--- Provided records ---
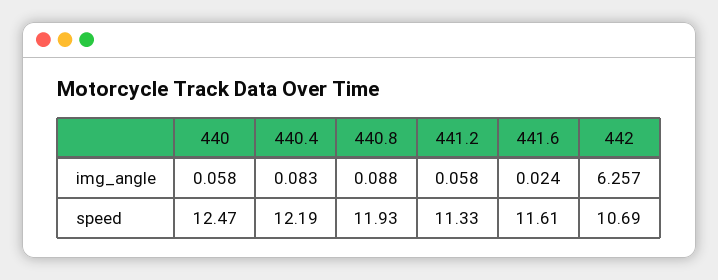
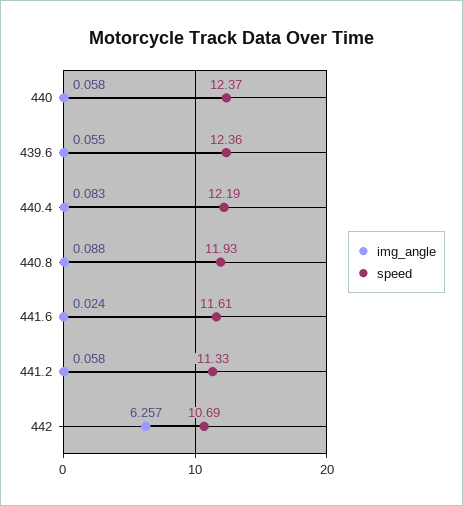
speed, 440: 12.47 -> 12.37
img_angle, 439.6: none -> 0.055
speed, 439.6: none -> 12.36

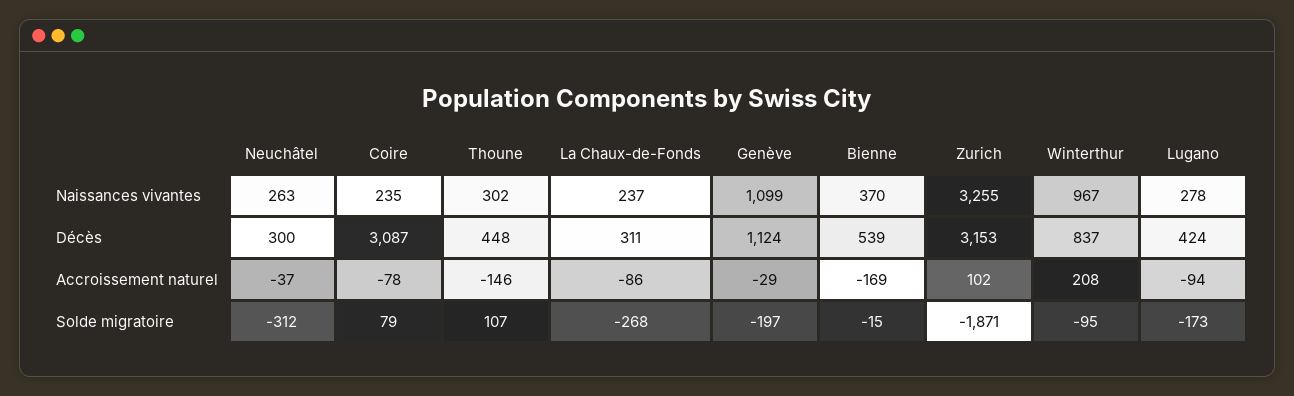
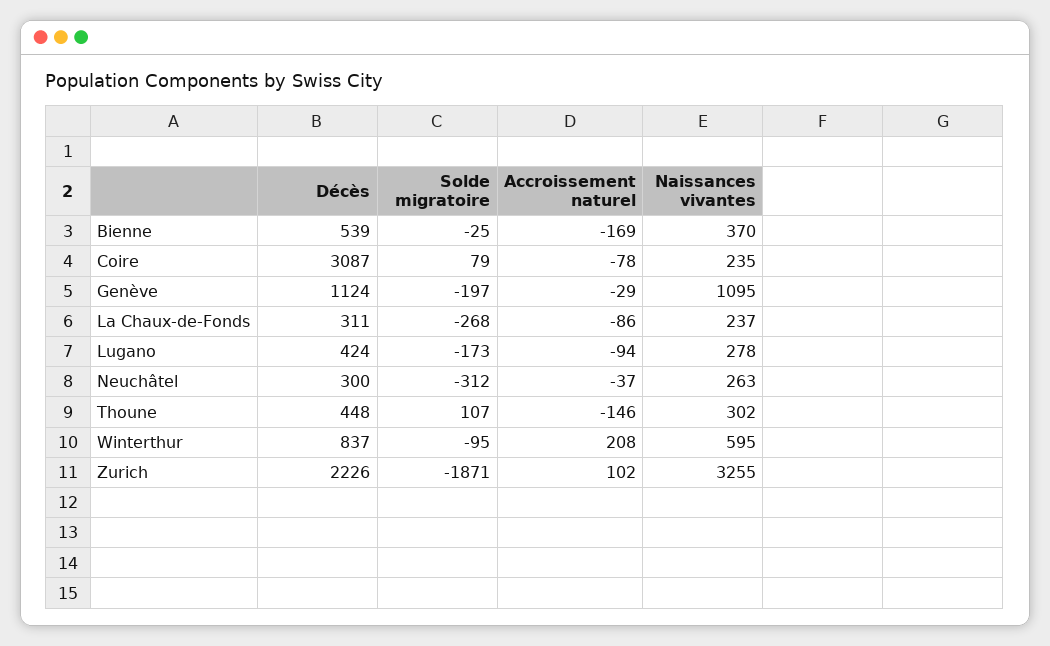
Genève, Naissances vivantes: 1099 -> 1095
Winterthur, Naissances vivantes: 967 -> 595
Zurich, Décès: 3153 -> 2226
Bienne, Solde migratoire: -15 -> -25

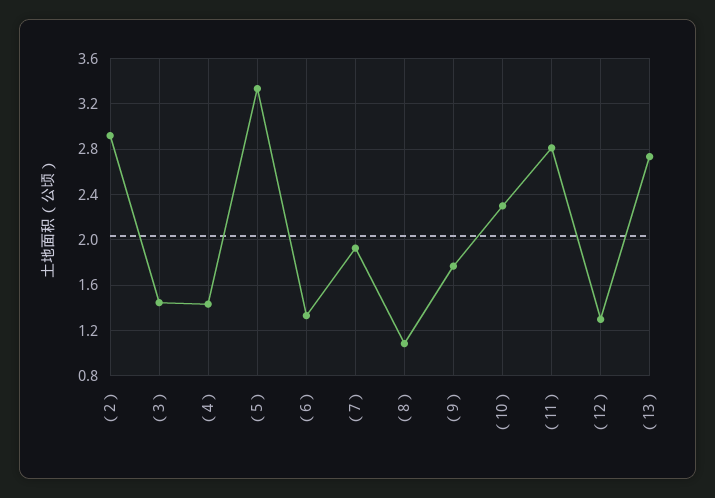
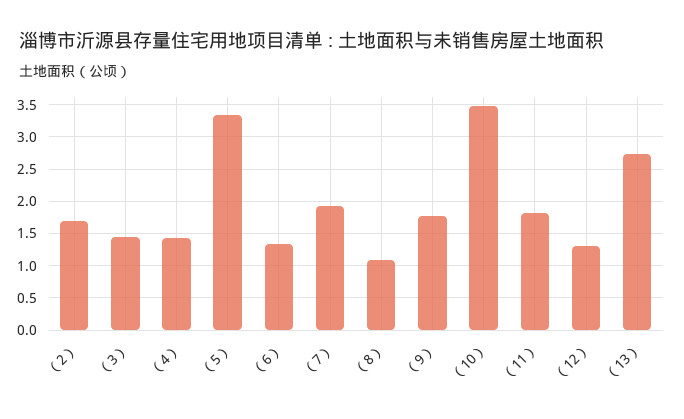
（2）: 2.9 -> 1.7
（10）: 2.3 -> 3.5
（11）: 2.8 -> 1.8

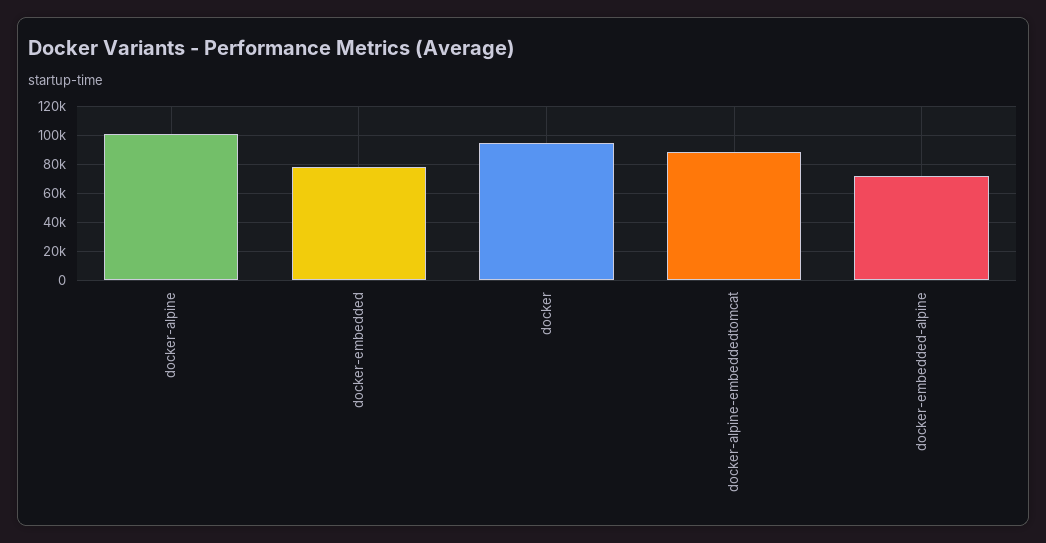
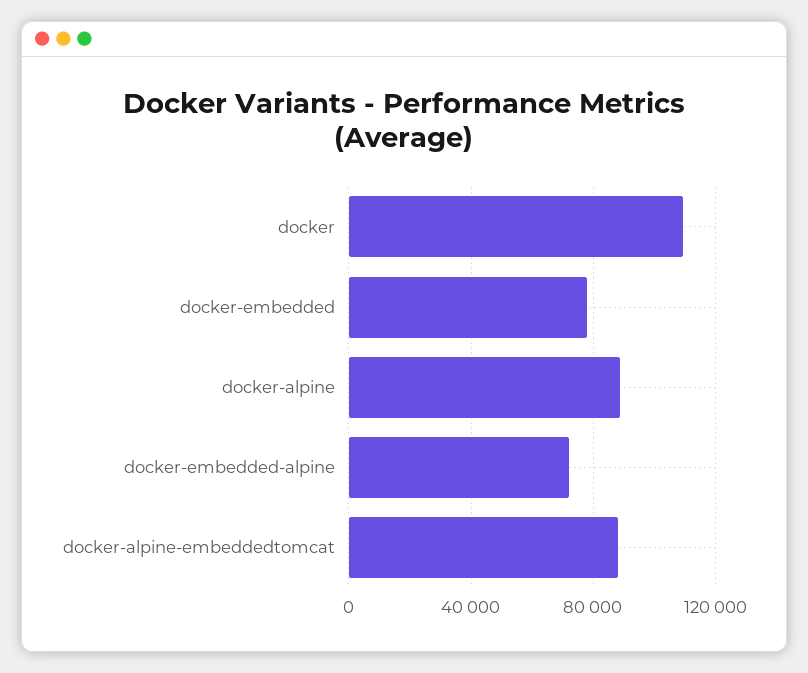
docker-alpine: 100000 -> 90000
docker: 95000 -> 110000

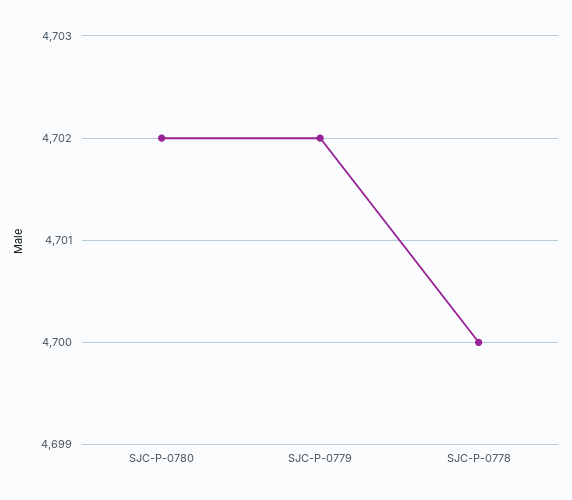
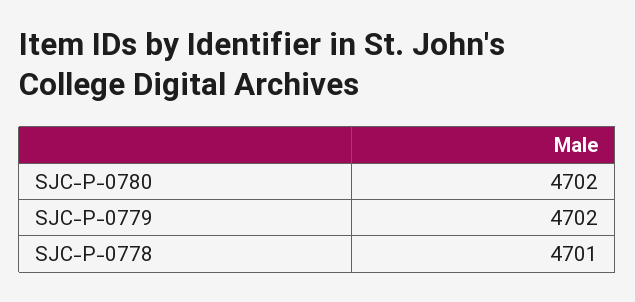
SJC-P-0778: 4700 -> 4701

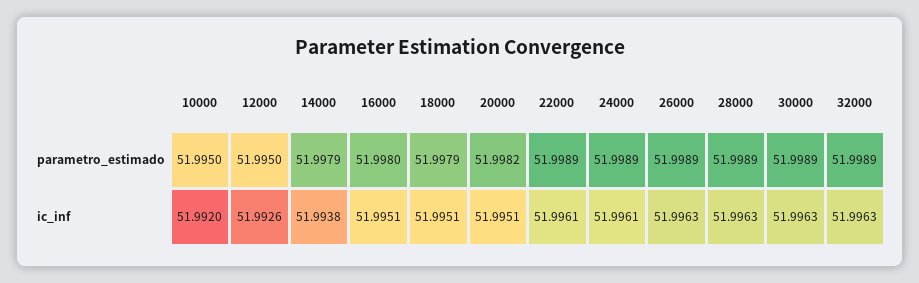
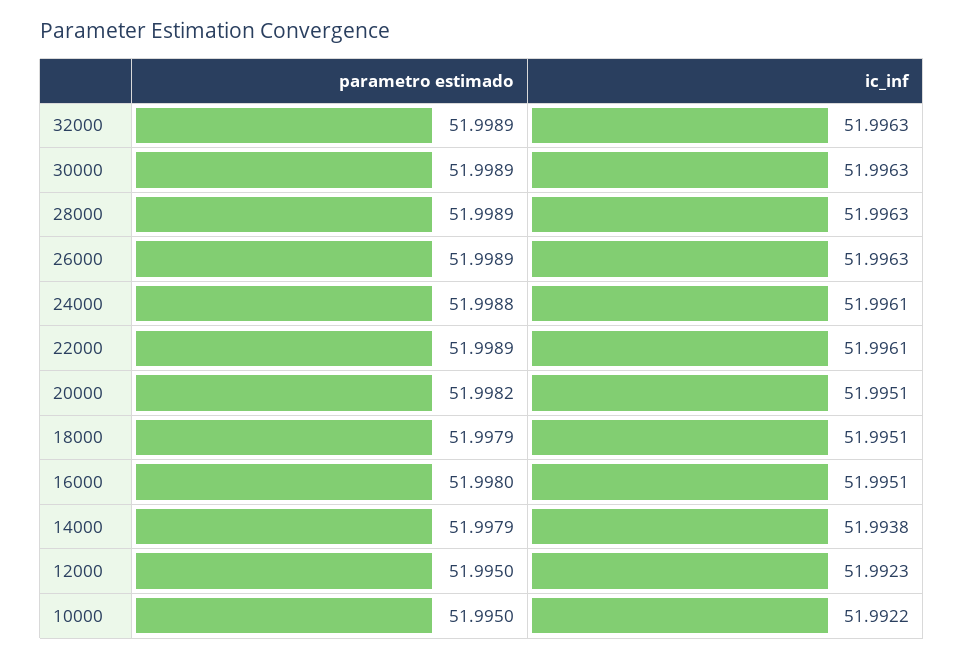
24000, parametro_estimado: 51.9989 -> 51.9988
10000, ic_inf: 51.992 -> 51.9922
12000, ic_inf: 51.9926 -> 51.9923

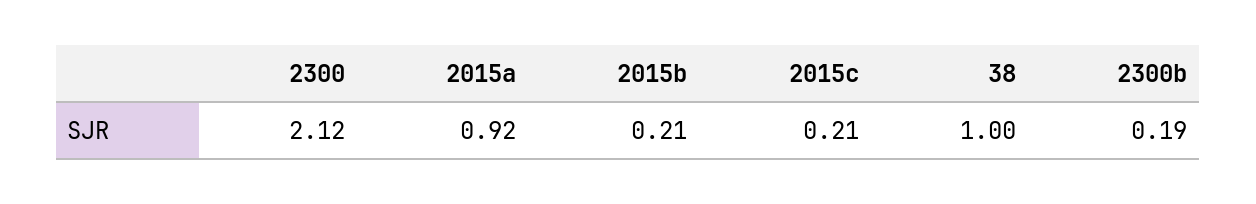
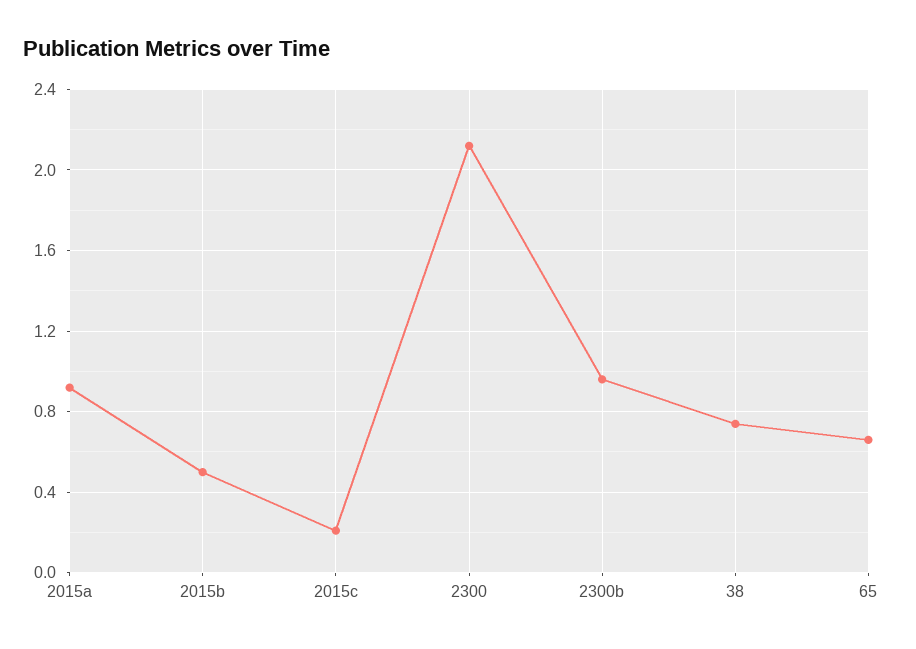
2015b: 0.21 -> 0.5
38: 1 -> 0.75
2300b: 0.19 -> 0.95
65: none -> 0.65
---
The expected output is every line from the line where "Genève, Naissances vivantes: 1099 -> 1095" appears to the final line of the material, unchanged and with no pictures.

Genève, Naissances vivantes: 1099 -> 1095
Winterthur, Naissances vivantes: 967 -> 595
Zurich, Décès: 3153 -> 2226
Bienne, Solde migratoire: -15 -> -25

（2）: 2.9 -> 1.7
（10）: 2.3 -> 3.5
（11）: 2.8 -> 1.8

docker-alpine: 100000 -> 90000
docker: 95000 -> 110000

SJC-P-0778: 4700 -> 4701

24000, parametro_estimado: 51.9989 -> 51.9988
10000, ic_inf: 51.992 -> 51.9922
12000, ic_inf: 51.9926 -> 51.9923

2015b: 0.21 -> 0.5
38: 1 -> 0.75
2300b: 0.19 -> 0.95
65: none -> 0.65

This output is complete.